**Passage provided**.

In both chapters 21 and 22, God asks Abraham to do some surprisingly immoral acts. After the birth of Isaac, Sarah becomes jealous of Hagar and her son, even though it was her idea for Hagar to have a child with Abraham. Because of this, she asks Abraham to cast Hagar out of their land to eliminate the competition of their sons. Although Abraham thinks this is unfair, God tells him to do it anyway. Crumb displays God here as a floating face, surrounded by his wildly flowing hair and stern look. It is almost as if he is warning Abraham to listen to him or he will be punished. By consistently illustrating God with an intense glare, Crumb is emphasizing the fact that God is able to rule the people on Earth based on their fear of him. Rather than wanting to be seen as a loving and righteous God, He is able to do whatever he wants and manipulate humans to follow His every wish.

In the next chapter, God repeats his demonstration of manipulative power by asking Abraham to sacrifice his only son. Crumb makes Abraham’s shock at such a horrible request clear through the close up illustration of his face, with mouth open in awe. Still, however, he follows God’s orders without question. The only reason I can think of that someone would offer up to murder their own son is deep fear for what would happen if he didn’t. God has been in Abraham’s life since birth and looking back at all of the illustrations, God never has a smile on his face, but always an intense look, even when delivering good news. Many times he even looks in utter rage. If these are the only interactions that Abraham has had with God, it makes sense that he’s scared out of his mind of him.

**Request 1**.
Answer these questions using the passage about Crumb's illustrations:
(a) Whose idea was it for Hagar to have a child with Abraham?
(b) How does Crumb display God when He tells Abraham to cast Hagar out?
(c) What does God ask Abraham to do in the next chapter?
**Request 2**.
Repeat word for word the stretch of the passage about Crumb's illustrations from "In both chapters" through "His every wish.".

**Source information**.
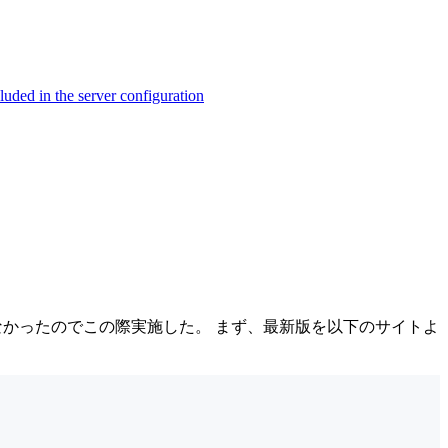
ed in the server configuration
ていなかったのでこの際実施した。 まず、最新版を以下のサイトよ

---

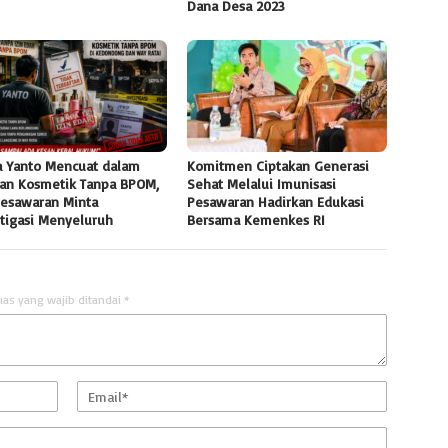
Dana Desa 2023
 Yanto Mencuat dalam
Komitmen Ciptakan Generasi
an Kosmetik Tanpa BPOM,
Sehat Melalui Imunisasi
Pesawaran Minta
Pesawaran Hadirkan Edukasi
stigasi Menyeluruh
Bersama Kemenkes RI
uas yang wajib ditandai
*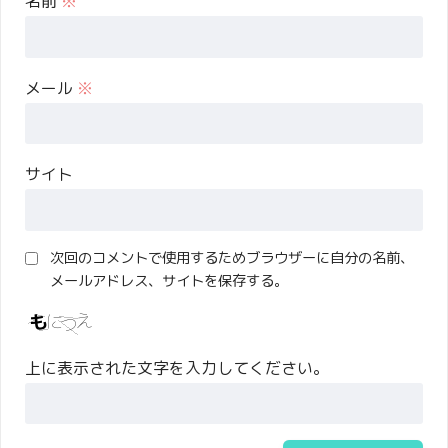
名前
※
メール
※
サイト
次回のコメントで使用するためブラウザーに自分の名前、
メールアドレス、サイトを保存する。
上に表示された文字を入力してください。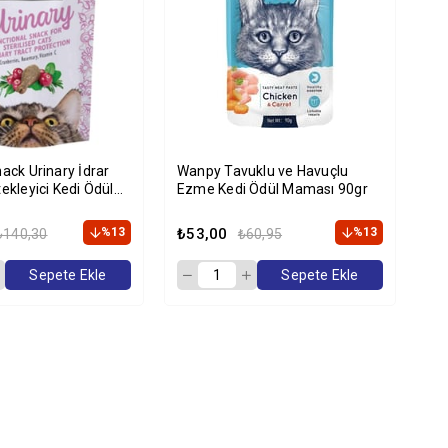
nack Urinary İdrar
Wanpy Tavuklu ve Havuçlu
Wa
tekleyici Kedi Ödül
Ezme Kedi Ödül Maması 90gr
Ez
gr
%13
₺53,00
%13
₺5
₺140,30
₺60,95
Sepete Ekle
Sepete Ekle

**Answer box 1**.
(a) It was Sarah's idea.
(b) Crumb displays God as a floating face, surrounded by wildly flowing hair, with a stern look.
(c) God asks Abraham to sacrifice his only son.

**Answer box 2**.
In both chapters 21 and 22, God asks Abraham to do some surprisingly immoral acts. After the birth of Isaac, Sarah becomes jealous of Hagar and her son, even though it was her idea for Hagar to have a child with Abraham. Because of this, she asks Abraham to cast Hagar out of their land to eliminate the competition of their sons. Although Abraham thinks this is unfair, God tells him to do it anyway. Crumb displays God here as a floating face, surrounded by his wildly flowing hair and stern look. It is almost as if he is warning Abraham to listen to him or he will be punished. By consistently illustrating God with an intense glare, Crumb is emphasizing the fact that God is able to rule the people on Earth based on their fear of him. Rather than wanting to be seen as a loving and righteous God, He is able to do whatever he wants and manipulate humans to follow His every wish.